Munro miró las figuras durante un largo rato y finalmente dijo:

—Falta algo más.

Estaban observando una escena de las minas de diamantes, pozos oscuros de los que salían los hombres llevando cestas llenas de gemas.

—¡Por supuesto! —dijo Munro, chasqueando los dedos—. ¡No hay policía!

Elliot reprimió una sonrisa: le parecía lógico que un personaje como Munro notara la ausencia de la policía en una sociedad desaparecida hacía siglos.

Pero Munro insistió en afirmar que su observación era significativa.

—Esta ciudad existía debido a sus minas de diamantes —dijo—. No tenía ninguna otra razón de ser. Zinj era una civilización minera: su riqueza, su comercio, su vida diaria, todo dependía de la minería. Se trataba de la clásica economía dependiente de un solo producto, y sin embargo no lo vigilaba, no lo regulaba, no lo controlaba.

—Aún quedan muchas cosas por ver —dijo Elliot—. Imágenes de gente comiendo, por ejemplo. Quizá fuera tabú mostrar a los guardianes.

—Quizá —dijo Munro, poco convencido—. Pero en todas las otras civilizaciones mineras del mundo los guardianes son representados ostentosamente, como prueba de control. Vayan a las minas de diamantes de Sudáfrica o a las minas de esmeraldas de Colombia y lo primero que notarán serán las medidas de seguridad. Pero aquí —dijo, señalando los relieves— no hay guardianes.

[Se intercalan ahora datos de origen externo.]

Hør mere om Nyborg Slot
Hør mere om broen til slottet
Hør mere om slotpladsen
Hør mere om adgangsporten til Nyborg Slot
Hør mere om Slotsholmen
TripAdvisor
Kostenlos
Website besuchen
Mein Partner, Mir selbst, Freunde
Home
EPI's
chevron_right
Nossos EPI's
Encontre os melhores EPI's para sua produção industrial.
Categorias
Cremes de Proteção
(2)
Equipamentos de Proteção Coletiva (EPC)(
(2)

Karen Ross sugirió que tal vez no los necesitaran porque la sociedad zinjiana era ordenada y pacífica.

—Después de todo, existió hace mucho tiempo —dijo.

—La naturaleza humana no cambia —insistió Munro.

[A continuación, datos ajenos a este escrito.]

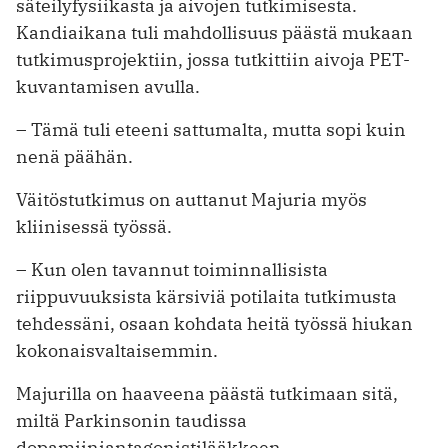
säteilyfysiikasta ja aivojen tutkimisesta.
Kandiaikana tuli mahdollisuus päästä mukaan
tutkimusprojektiin, jossa tutkittiin aivoja PET-
kuvantamisen avulla.
– Tämä tuli eteeni sattumalta, mutta sopi kuin
nenä päähän.
Väitöstutkimus on auttanut Majuria myös
kliinisessä työssä.
– Kun olen tavannut toiminnallisista
riippuvuuksista kärsiviä potilaita tutkimusta
tehdessäni, osaan kohdata heitä työssä hiukan
kokonaisvaltaisemmin.
Majurilla on haaveena päästä tutkimaan sitä,
miltä Parkinsonin taudissa
dopamiiniantagonistilääkkeen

Cuando dejaron la galería, llegaron a un patio abierto, cubierto de enredaderas. Al costado del patio, y antecedido por unas columnas, había un edificio con aspecto de templo. Pero lo que primero atrajo su atención fue el suelo del patio. Aquí y allá se veían docenas de paletas similares a las que Elliot encontrara anteriormente.

Caminaron cuidadosamente entre ellas y entraron en el edificio que bautizaron como «el templo».

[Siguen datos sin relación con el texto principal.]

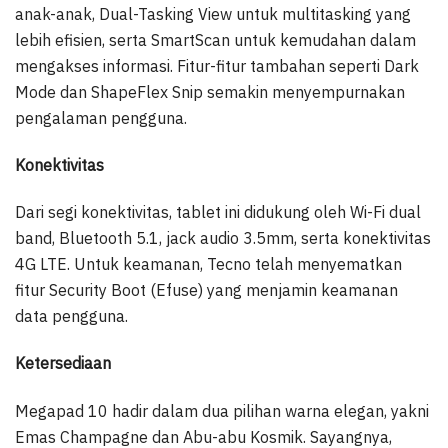
anak-anak, Dual-Tasking View untuk multitasking yang
lebih efisien, serta SmartScan untuk kemudahan dalam
mengakses informasi. Fitur-fitur tambahan seperti Dark
Mode dan ShapeFlex Snip semakin menyempurnakan
pengalaman pengguna.
Konektivitas
Dari segi konektivitas, tablet ini didukung oleh Wi-Fi dual
band, Bluetooth 5.1, jack audio 3.5mm, serta konektivitas
4G LTE. Untuk keamanan, Tecno telah menyematkan
fitur Security Boot (Efuse) yang menjamin keamanan
data pengguna.
Ketersediaan
Megapad 10 hadir dalam dua pilihan warna elegan, yakni
Emas Champagne dan Abu-abu Kosmik. Sayangnya,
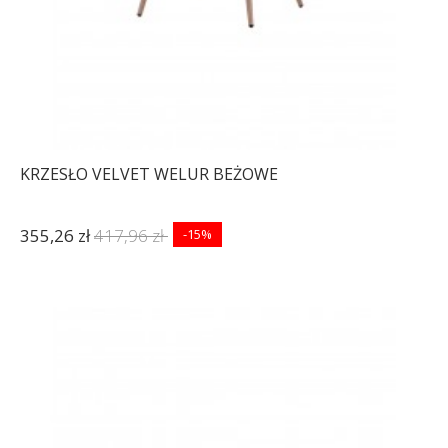
KRZESŁO VELVET WELUR BEŻOWE
355,26 zł
417,96 zł
-15%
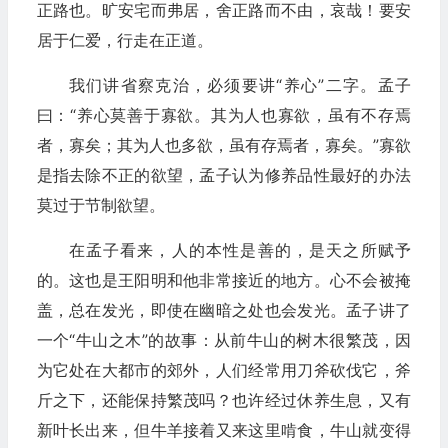
正路也。旷安宅而弗居，舍正路而不由，哀哉！要安
居于仁爱，行走在正道。
我们讲省察克治，必须要讲“养心”二字。孟子
曰：“养心莫善于寡欲。其为人也寡欲，虽有不存焉
者，寡矣；其为人也多欲，虽有存焉者，寡矣。”寡欲
是指去除不正的欲望，孟子认为修养品性最好的办法
莫过于节制欲望。
在孟子看来，人的本性是善的，是天之所赋予
的。这也是王阳明和他非常接近的地方。心不会被掩
盖，总在发光，即使在幽暗之处也会发光。孟子讲了
一个“牛山之木”的故事：从前牛山的树木很繁茂，因
为它处在大都市的郊外，人们经常用刀斧砍伐它，斧
斤之下，还能保持繁茂吗？也许经过休养生息，又有
新叶长出来，但牛羊接着又来这里啃食，牛山就变得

Consistía en una sola estancia, grande y cuadrada. El techo estaba roto en varias partes y por los agujeros se filtraban rayos de sol. Delante vieron un enorme montículo de enredaderas de tal vez tres metros y medio de altura, una pirámide de vegetación. Luego se dieron cuenta de que era una estatua.

Elliot trepó a la estatua y empezó a quitar el follaje adherido a ella. Tuvo que esforzarse pues las enredaderas se habían metido entre las grietas de la piedra. Miró a Munro.

—¿Se ve mejor? —preguntó.

—Venga y compruébelo —dijo Munro, con una extraña expresión en el rostro.

Elliot bajó y retrocedió unos pasos para observar mejor. Aunque la estatua estaba descolorida y llena de agujeros, se veía claramente que representaba un enorme gorila de pie, de expresión feroz, con los brazos extendidos. En cada mano, el gorila tenía una paleta de piedra, como si fueran címbalos.

—¡Dios mío! —exclamó Peter Elliot.

—Gorila —dijo Munro con satisfacción.

—Ahora todo está claro —dijo Ross—. Esta gente adoraba a los gorilas. Era su religión.

—Pero ¿por qué diría Amy que no eran gorilas?

—Pregúntele —dijo Munro, consultando su reloj—. Tengo que hacer todos los preparativos necesarios para esta noche.